---------- Exercise materials ----------

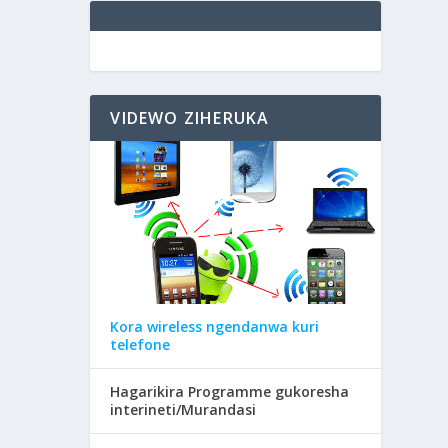
VIDEWO ZIHERUKA
Kora wireless ngendanwa kuri
telefone
Hagarikira Programme gukoresha
interineti/Murandasi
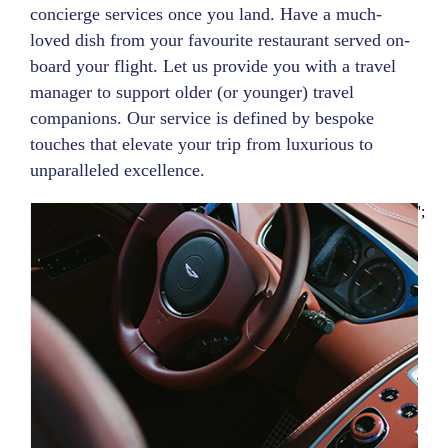
concierge services once you land. Have a much-
loved dish from your favourite restaurant served on-
board your flight. Let us provide you with a travel
manager to support older (or younger) travel
companions. Our service is defined by bespoke
touches that elevate your trip from luxurious to
unparalleled excellence.
';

----------

Exercise instructions. What you output should match the records line for line, minus the pictures.

Answer box.
VIDEWO ZIHERUKA
Kora wireless ngendanwa kuri
telefone
Hagarikira Programme gukoresha
interineti/Murandasi
concierge services once you land. Have a much-
loved dish from your favourite restaurant served on-
board your flight. Let us provide you with a travel
manager to support older (or younger) travel
companions. Our service is defined by bespoke
touches that elevate your trip from luxurious to
unparalleled excellence.
';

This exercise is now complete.